Assises des Mathématiques : « 15 actions » sans parité ?
Assises des Mathématiques : « 15 actions » sans parité ?
Le 27 septembre 2023, l’INSMI a rendu publics les actes des Assises des mathématiques synthétisées par la présentation de "15 actions pour une stratégie nationale en direction des mathématiques" avec le soutien du CNRS et de France Universités. Les associations et sociétés savantes de mathématiques (ARDM, Femmes et Mathématiques, SFdS, SMF) saluent la qualité et la pertinence du travail collectif réalisé pour la tenue des Assises. Mais elles regrettent que les actes et leurs « 15 actions », non signés et non relus par les pairs, ne reflètent pas objectivement le travail produit et aboutissent à un texte déséquilibré qui oublie ou déforme des propos essentiels. En particulier, l’absence de mention des problèmes de parité ne correspond pas à nos préoccupations actuelles sur ce sujet.
Les Assises des Mathématiques se sont déroulées au siège de l’Unesco en novembre 2022. Cet événement décidé fin 2021 était destiné à présenter publiquement un panorama des mathématiques en France. Il s’appuie sur le travail d’évaluation de la discipline entrepris en 2020 par l’HCERES dont le rapport de synthèse remis à l’occasion des Assises est le résultat de plus de 2 années d’un travail remarquable du comité des mathématiciennes et mathématiciens en charge du projet. Il donne un état des lieux général de la discipline du point de vue de l’enseignement supérieur et de la recherche en France, de son rayonnement économique et de ses interactions avec la société. Pour la préparation des Assises, des groupes de travail impliquant de nombreuses mathématiciennes et mathématiciens, mais aussi scientifiques, chercheurs et chercheuses, responsables du monde économique ou politique, personnalités de la société civile reprennent l’ensemble des sujets abordés : les liens avec l’entreprise, avec les autres disciplines, avec la société, les carrières et les problèmes de parité et de diversité sociale, l’enseignement, le financement et l’avenir. Nous avons été naturellement été invitées à participer aux échanges lors de la préparation de ces travaux. Nous sommes reconnaissants à l’INSMI pour le travail accompli ayant permis la tenue de cet événement important pour rendre visible le rôle de notre communauté auprès de la société, et saluons le travail effectué par le directeur des Assises pour coordonner ce projet d’envergure, ainsi que celui de toutes les personnes engagées pour leur temps donné au service de la communauté, la qualité des rapports d’expertises publiés dans les travaux préparatoires en janvier 2023.

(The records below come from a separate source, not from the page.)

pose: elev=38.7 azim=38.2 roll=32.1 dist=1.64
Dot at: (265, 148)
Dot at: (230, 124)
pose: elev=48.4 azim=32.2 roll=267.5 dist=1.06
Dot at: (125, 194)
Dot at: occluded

Nous nous étonnons d’autant plus du choix de l’INSMI de publier des actes et « 15 actions » afférentes qui reflètent de manière ni objective ni équilibrée, les sujets étudiés et débattus.

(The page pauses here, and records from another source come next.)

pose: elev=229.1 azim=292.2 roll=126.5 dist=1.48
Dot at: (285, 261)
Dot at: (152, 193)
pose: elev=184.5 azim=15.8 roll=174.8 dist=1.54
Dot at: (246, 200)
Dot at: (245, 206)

En particulier, l’absence de mention des problèmes de parité, incontournables dans notre discipline, et particulièrement en France[1], est incompréhensible : avec seulement 22% de femmes parmi les enseignants-chercheurs et la chute de la part des filles dans les classes de mathématiques au lycée depuis la réforme de 2019, la parité a été un thème récurrent dans les discussions en table ronde lors des Assises. Ce point apparaît aussi bien dans le rapport de l’HCERES que dans les travaux préparatoires ou les actes, qui alertent sur les dangers à terme de l’absence de politique volontariste dans ce domaine.
Qu’aucune des alertes de l’HCERES[2] ou des propositions des travaux préparatoires[3] n’ait été relayée, qu’aucun terme féminin ne figure dans les propositions diffuse un message qui ne correspond pas aux préoccupations actuelles de la communauté mathématique, et de nos sociétés savantes en particulier.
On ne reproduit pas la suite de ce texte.